A while ago I worked as a consultant for a big suburban church, very liberal, universalist, and very nice people. Like a lot of churches, they made large contributions from the money they collected from their congregants to other non-profit groups. One of their biggest yearly donations was to an AIDS service organization, a statewide group that got most of the Ryan White funding in their "region" on a regular basis. This comes in the form of a block grant to states which then distribute it through various processes, but most states including this one do it through a board set up at the state department of health.
Anyway, I found out from some volunteers at the ASO who I knew indepently from my work with the church that the earmarked donation from my client had gone elsewhere in the organization. Specifically they told me that the director and his colleagues had taken the money away from the earmarked area (it was the food pantry) and put it into the general fund.
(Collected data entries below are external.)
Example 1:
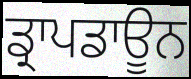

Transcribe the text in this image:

ਡ੍ਰਾਪਡਾਊਨ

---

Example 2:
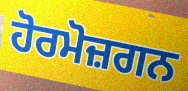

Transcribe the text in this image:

ਹੋਰਮੋਜ਼ਗਨ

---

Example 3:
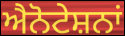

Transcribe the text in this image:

ਐਨੋਟੇਸ਼ਨਾਂ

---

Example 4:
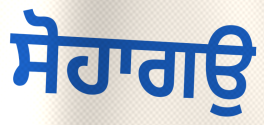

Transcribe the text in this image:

The first thing that gets paid out of the general fund are the salaries of the non-volunteer administrators, including the director and the others who had done this...
Back to the story...
I felt that it was my obligation to tell the fundraising director of the church I was working for about the redirection of funds at the ASO. (After all, it was the church I was working for and it was pertinent.) He was responsible for both the money collected at the church and the monies that went out the door to other org's. He was furious, especially since the church board to which he was responsible had specifically made the decision to donate to the food pantry. It fit the mission of the church--which was to help the poorest, the neediest--and also, as he informed me, there were already questions in the local fundraising community about how money was used at this ASO. As I found out from the ASO volunteers and others later on, there's a movement around the country to get rid of statewide ASO's because there have been many scandals and revelations of corruption at them...
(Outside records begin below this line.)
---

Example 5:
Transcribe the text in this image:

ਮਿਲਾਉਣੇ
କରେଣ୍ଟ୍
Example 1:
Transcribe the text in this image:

When you look at it critically, though, here you have a very similar situation to the one that exists with every corporation that starts out small, grows, gets bureaucratized and professionalized, and even comes to enjoy a monopoly position in their market. This ASO employed marketing people, and lawyers, and a host of other professionals--mostly on contract, just like a for-profit corporation--and kept to the industry standard of making sure that something between 40% and 60% of the funds coming in went to services. I'm not kidding, that's what all the not-for-profit associations use as a marker, just as vague and disappointing as what corporations consider to be an acceptable level of reinvestment for the obscene amounts of money they make in the financial markets--and which go straight into the pockets of a handful of investors.
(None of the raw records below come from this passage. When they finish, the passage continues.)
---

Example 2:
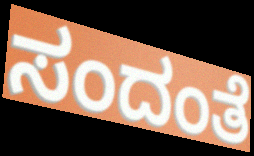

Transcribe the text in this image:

ಸಂದಂತೆ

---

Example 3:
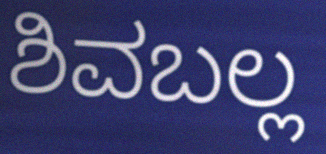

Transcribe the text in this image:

ಶಿವಬಲ್ಲ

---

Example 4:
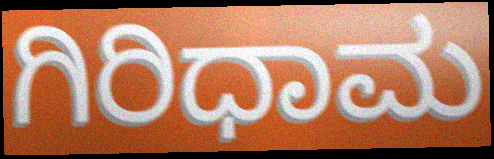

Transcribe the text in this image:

ಗಿರಿಧಾಮ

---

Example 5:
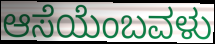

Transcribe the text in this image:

ಆಸೆಯೆಂಬವಳು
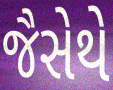
જૈસેથે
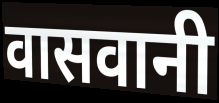
वासवानी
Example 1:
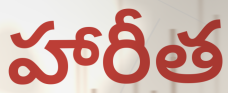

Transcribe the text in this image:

హారీత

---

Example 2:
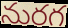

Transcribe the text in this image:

నురగ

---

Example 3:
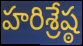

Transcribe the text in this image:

హరిశ్రేష్ఠ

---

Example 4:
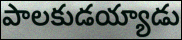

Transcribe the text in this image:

పాలకుడయ్యాడు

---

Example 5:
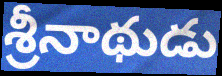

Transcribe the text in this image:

To make a long story short, the ASO, like a lot of the statewide org's, was investigated (the volunteers got the state to look into them), and more of the Ryan White money is now distributed to smaller, community-based groups (with fewer of these "administrative problems"). But, from my point of view, the investigation was the very least the state could have done. The same bureaucrats responsible for doling out the money to this org to begin with could hardly be expected to do more. And here we have it again: the dream of "regulated capital" is just that, a dream, even when it's applied to a charity.
One of the things to keep in mind is how all these people sit on each other's boards. They watch each other's backs. If you sign off on my internal reports, I'll sign off on yours.... Creepy. Thanks for this.
skinnydave - Like I said, most of my experience has been with private, for-profit companies. We'll have to revisit this in the comments to the next piece on politics. There's more I want to say about NGO's and postcolonialism.